Unable to shift to see-- his savior? what else could this person be what ELSE?-- he sobbed, dissolving into broken tears, and did the only thing he could do, sacrificing all pride, everything, willing to part with anything, whatever it took, so long as the owner of the voice wouldn't leave.

He begged. "Don't go don't go don't...please, don't I...please I can't...s-so dark and...and nobody...and I saw...and Irvine was...a-and Quistis, I...don't go oh Hyne don't go please, please, please..."

Somewhere between when he start begging and when he had to breathe-- sobbing, tears running testament to his fear down his face, his lungs feeling so tight that it might kill him to feel this way-- somewhere between that point a and point b the voice and the light parted, the light settling on the floor of the hallway in the harmless form of a lantern, the voice becoming a man, a man who scooped him up from his pitiful position on the floor into a warm embrace.

He cried harder, his hands trying weakly to find purchase, to cling to this person-- whoever, whatever he was-- to keep from being left here alone. "Please I can't I...there's nobody...they're all...they...please don't leave me here alone, please, I just..." his voice rose higher, thinner, almost childlike, begging without any kind of shame, wanting to be saved from this place more than he'd ever wanted anything in his life. "H-help me..."

The arms around him tightened, holding him closer, and the voice answered him, soft and gentle as the man brushed away some of the tears on his face, stroking him almost lovingly. He was so starved for attention that he didn't care how much a violation of his personal space this was-- it made him want to cry just thinking about what would happen if he rejected it.

"Of course I'll help you.
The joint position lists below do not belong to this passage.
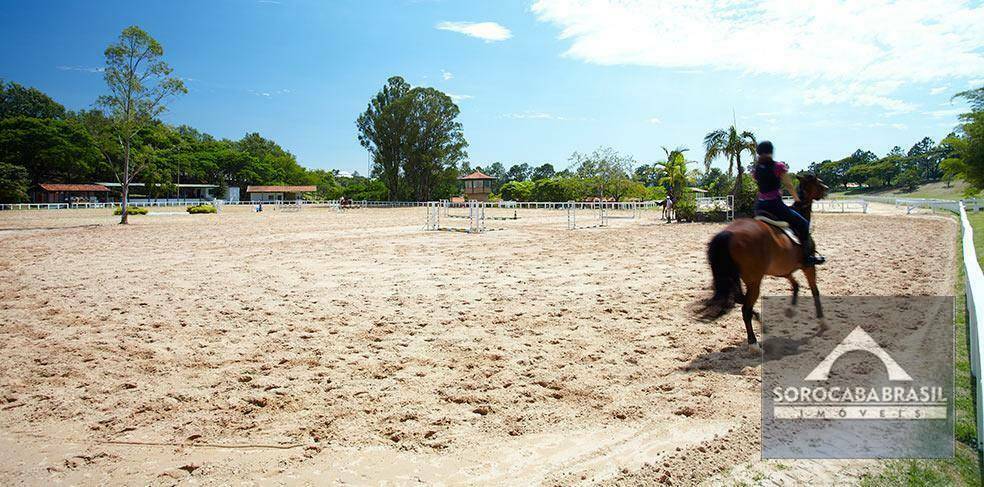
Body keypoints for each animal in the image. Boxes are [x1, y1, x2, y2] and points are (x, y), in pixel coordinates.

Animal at [696, 173, 828, 346]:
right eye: (817, 182)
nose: (826, 189)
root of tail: (729, 233)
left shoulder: (784, 270)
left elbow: (796, 285)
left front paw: (790, 311)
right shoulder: (808, 266)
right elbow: (815, 291)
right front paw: (822, 322)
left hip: (735, 276)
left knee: (740, 300)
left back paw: (762, 324)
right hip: (754, 281)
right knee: (745, 308)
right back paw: (754, 343)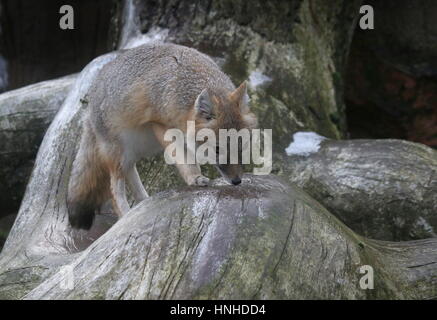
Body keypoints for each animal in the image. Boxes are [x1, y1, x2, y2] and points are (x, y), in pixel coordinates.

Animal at [67, 43, 258, 230]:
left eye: (242, 144)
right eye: (217, 149)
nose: (237, 181)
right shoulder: (161, 125)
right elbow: (185, 159)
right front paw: (195, 177)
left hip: (135, 150)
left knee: (130, 173)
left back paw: (143, 204)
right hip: (119, 154)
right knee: (115, 189)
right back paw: (126, 216)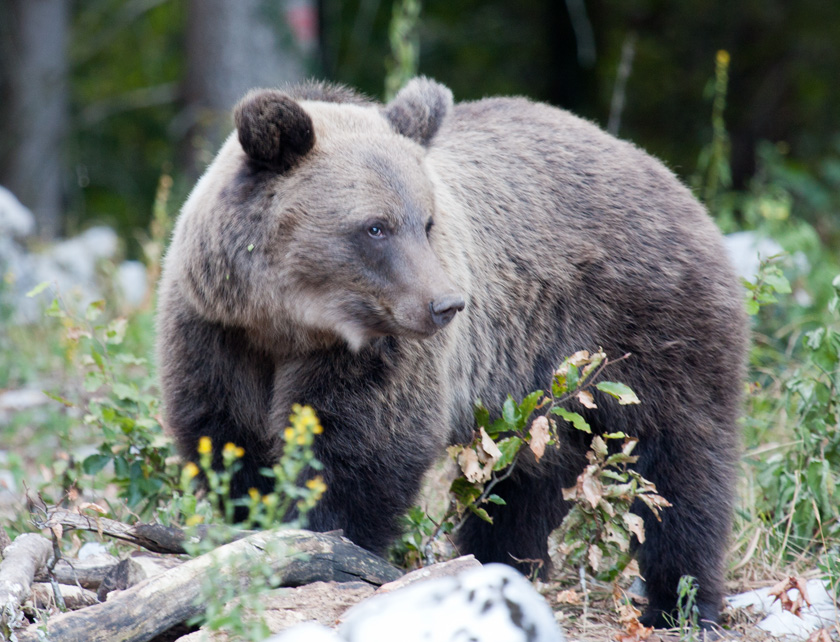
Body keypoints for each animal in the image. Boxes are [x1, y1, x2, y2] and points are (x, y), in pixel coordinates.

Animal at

Don't worry, don't cry...I'll take you out of here, okay? I promise you aren't alone."

Mewling softly, he cried harder, burying his face in the man's chest without hesitation, holding on for dear life, so desperately wanting to thank the voice, the man, the whoever it was for not leaving him that he couldn't breathe past the tears of mixed grief and gratefulness.

The man let him cry, and let him cry, and when he finally was too weary to even do that anymore, the man stood with him in those strong arms, stumbling faintly, and carried him-- dazed and as good as asleep-- out of the nightmarish halls.